### TEXT UNDER STUDY

Archive for Friday, January 4, 2013

DUI charge filed in accident in which KU student lost his legs; driver had a previous DUI

January 4, 2013, 3:28 p.m. Updated January 4, 2013, 4:58 p.m.


Related document

Branson statement ( .PDF )

Derby teen stays optimistic after losing legs in accident

Colby Liston, an eighteen-year-old from Derby and his father Matt Liston talk about Colby's road to recovery after an Aug. 26 accident in which he was pinned between two vehicles cost him to lose both of his legs from above the knee. Enlarge video

A 22-year-old Kansas University student was charged today with driving under the influence for his role in an Aug. 26 traffic accident in which a fellow KU student lost both his legs.

According to a news release issued by Douglas County District Attorney Charles Branson's office, Julian M. Kuszmaul, 22, is charged with DUI, second offense. Kuszmaul also was charged with drug possession and following a vehicle too closely.

Test results showed Kuszmaul's blood-alcohol was 0.25 — three times the legal limit of 0.08 — when his Ford Explorer struck and pinned 18-year-old Colby Liston between Kuszmaul's vehicle and another. The vehicle Liston was standing behind was illegally parked in a driving lane of the 1600 block of Tennessee Street.

An officer responding to the 1:30 a.m. accident “immediately observed a strong odor of an alcoholic beverage emanating from Kuszmaul’s mouth when he spoke,” and “also observed a strong odor of burnt marijuana from Kuszmaul’s clothing and vehicle,” according to a police report. Though Kuszmaul told officers he slammed on the brakes as he approached the other car, police said they found no skid marks.

Following the accident, both of Liston's legs were amputated above the knee.

The blood alcohol test results for the driver of the vehicle that Liston was standing behind — Dustin A. Erickson, 21, Derby — registered at 0.02, below Kansas' legal limit of 0.08.

Police reports noted that Liston had consumed alcohol prior to the accident, but police did not administer a blood test to determine Liston's blood-alcohol level, said Lawrence Police Sgt. Trent McKinley.

According to the news release, Branson's office "received calls and emails regarding why more serious charges were not filed."

Matthew Liston, Colby's father, said he was disappointed an additional battery charge was not added.

"I think that the Douglas County D.A. has let me down and he's let Colby down," he said. "I don't think that justice will be served in this case."

According to the news release, additional charges were not filed because of a Kansas Supreme Court decision that says that "additional evidence, beyond evidence that an accused was driving under the influence of alcohol, is necessary to create a probable cause for reckless aggravated battery charges. Simply driving under the influence of alcohol does not, standing alone, amount to reckless behavior."

"In this case, there is no evidence of additional reckless behavior that would satisfy the Supreme Court's decision," the news release said. "The Douglas County D.A.'s Office disagrees with the Supreme Court's interpretation; however, it is bound to follow it."

Kuszmaul could face up to a year in jail on the misdemeanor DUI charge.

### TASKS TO CARRY OUT
[1] Rewrite the article on the DUI charge from "An officer responding" to "amputated above the knee.", replacing "skid marks" with "tire marks".
[2] For each statement, say yes or no as to whether the article on the DUI charge supports it, and quote the words that decide it:
(a) Kuszmaul's blood-alcohol level was 0.25.
(b) Police gave Liston a blood test after the accident.
(c) Erickson's blood alcohol was above the Kansas legal limit.
[3] According to the article on the DUI charge, why were no charges more serious than DUI filed? Answer in one to three sentences.

### DATA
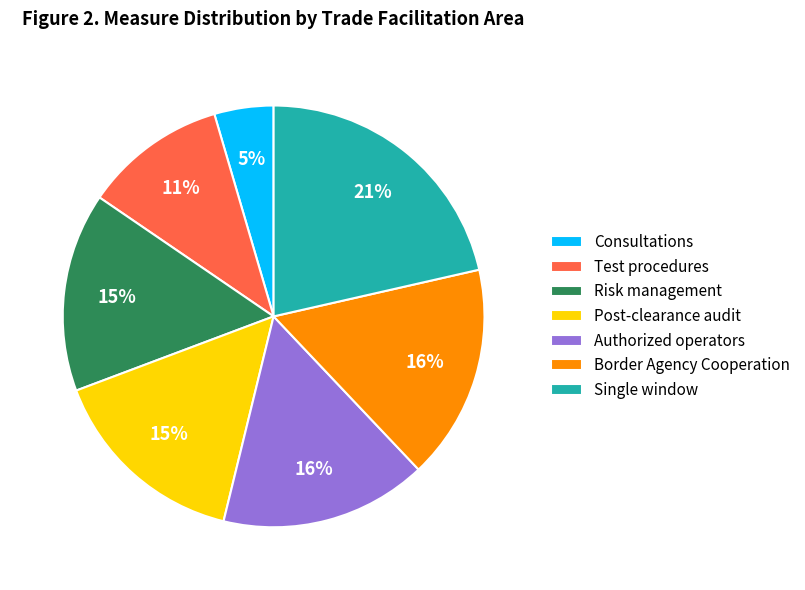

What percentage is the Authorized operators slice, to the nearest percent?

16%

### TASK-BY-TASK ANSWERS
[1]
An officer responding to the 1:30 a.m. accident “immediately observed a strong odor of an alcoholic beverage emanating from Kuszmaul’s mouth when he spoke,” and “also observed a strong odor of burnt marijuana from Kuszmaul’s clothing and vehicle,” according to a police report. Though Kuszmaul told officers he slammed on the brakes as he approached the other car, police said they found no tire marks.

Following the accident, both of Liston's legs were amputated above the knee.

[2]
(a) Yes: "Test results showed Kuszmaul's blood-alcohol was 0.25"
(b) No: "police did not administer a blood test to determine Liston's blood-alcohol level"
(c) No: "registered at 0.02, below Kansas' legal limit of 0.08"

[3] A Kansas Supreme Court decision holds that driving under the influence alone is not reckless behavior and that additional evidence is needed for reckless aggravated battery charges. The district attorney's office found no evidence of additional reckless behavior in this case. Although it disagrees with that interpretation, it is bound to follow it.